We started to feel human by the next day, so with our newly “extended layover” in Bangalore, we decided to get some fresh air. Our first stop was the Museum of Technology. Bangalore is the hub for IT call centers and business process outsourcing so we couldn’t miss the museum dedicated to their specialty (but you’d think the companies would invest a little in the museum…there were more broken parts than working ones). We dragged our weak, haggard bodies to the museum, and instantly we were surrounded by school children on field trips who wanted to practice their English greetings.
They introduced themselves, asked our “good names” and requested pictures. We complied.

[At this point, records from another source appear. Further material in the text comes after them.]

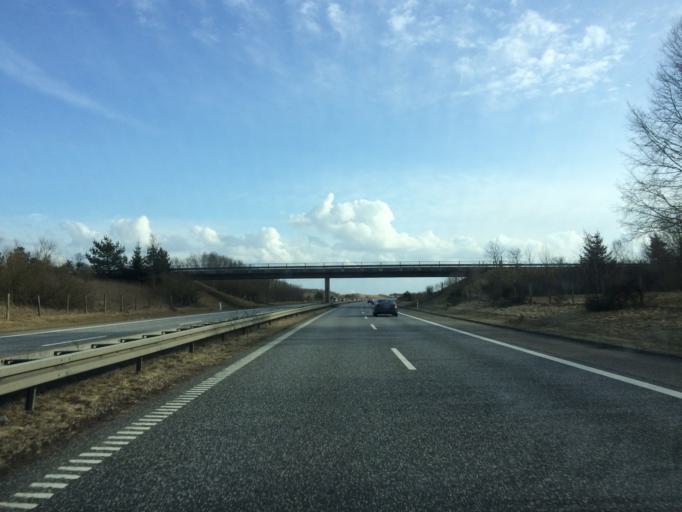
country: DK
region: North Denmark
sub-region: Alborg Kommune
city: Vestbjerg
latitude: 57.1843
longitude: 9.9432
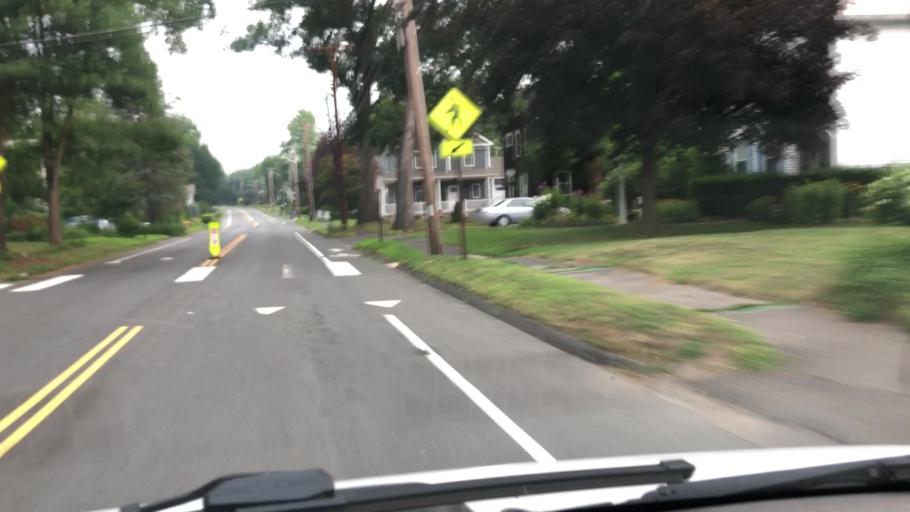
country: US
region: Massachusetts
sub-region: Hampshire County
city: Northampton
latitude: 42.3378
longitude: -72.6750
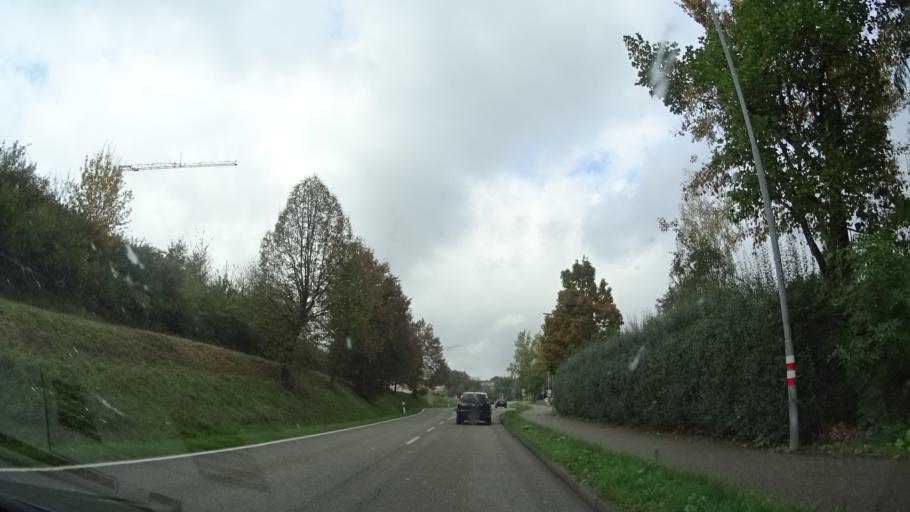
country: DE
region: Baden-Wuerttemberg
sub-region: Karlsruhe Region
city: Konigsbach-Stein
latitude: 48.9631
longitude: 8.6341
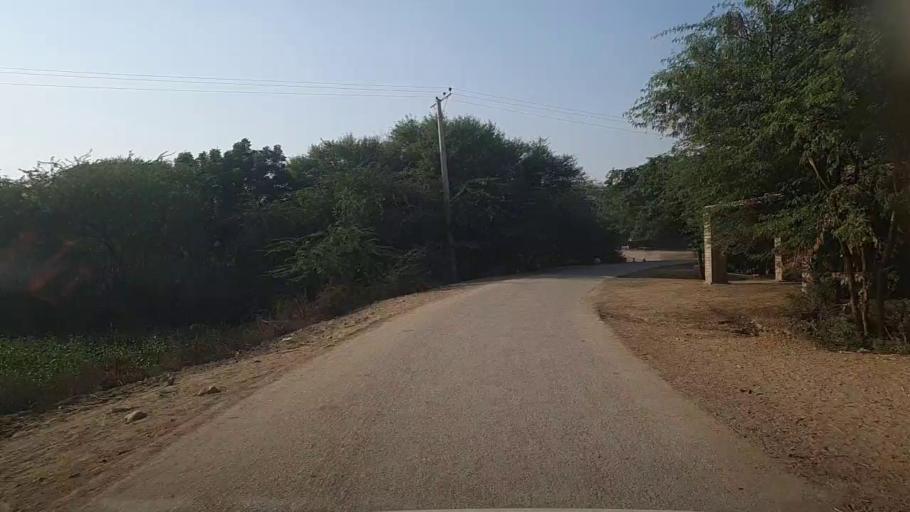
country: PK
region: Sindh
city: Karaundi
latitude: 26.7877
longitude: 68.4678
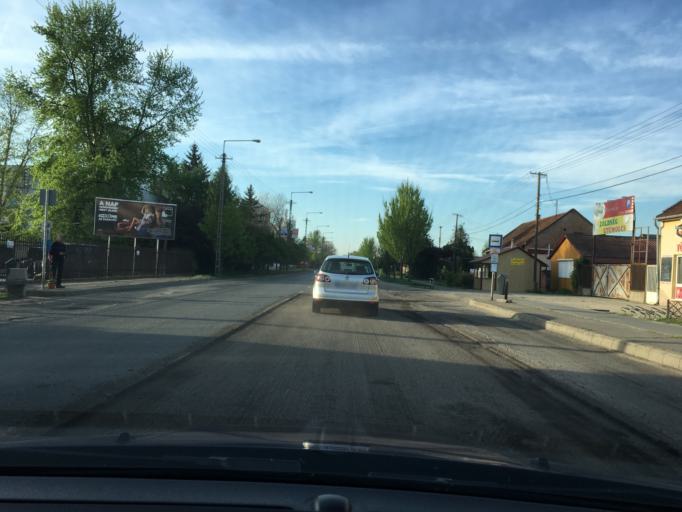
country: HU
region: Hajdu-Bihar
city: Berettyoujfalu
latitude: 47.2118
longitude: 21.5367
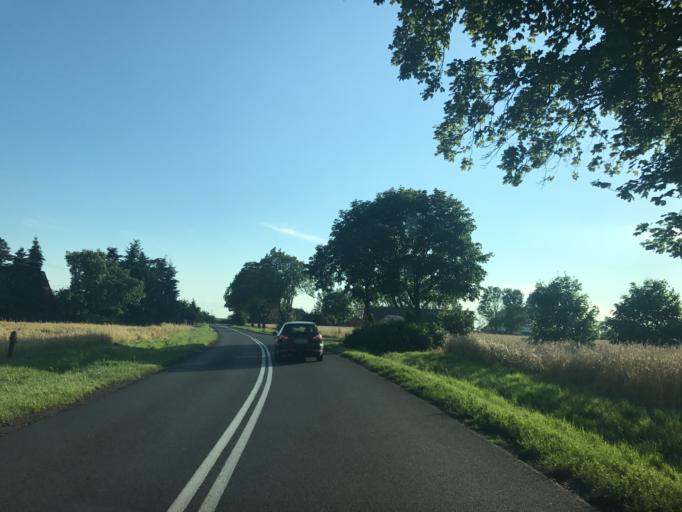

But one photo quickly escalated into an assembly line and pretty soon we were shaking hands with the next president of the grammar society. We smiled and smiled and kept smiling through cheek cramps. I know they say it takes fewer muscles to smile than frown, but I question those who tested that theory!
Shravanth picked us up again for a tour of the coolest happy hour spots before we boarded our rescheduled night bus. Why were we drinking and eating bar food the day after our intestine Ironman? Because, we can’t let our bodies hold us back–we have a world to see!
So we sampled local craft beers – inspired by the coaster advertising the illness curing properties of beer, tried Indian nachos and ate chicken wings at Plan B where Shravanth finished 6 of the ABS (a** burning sauce) which might have been the worst decision he’s ever made.
By the time we left Bangalore, we had reached the polar limits of coolness, funness, sickness and misery in just a few days, so I was ready to get some R&R Goa.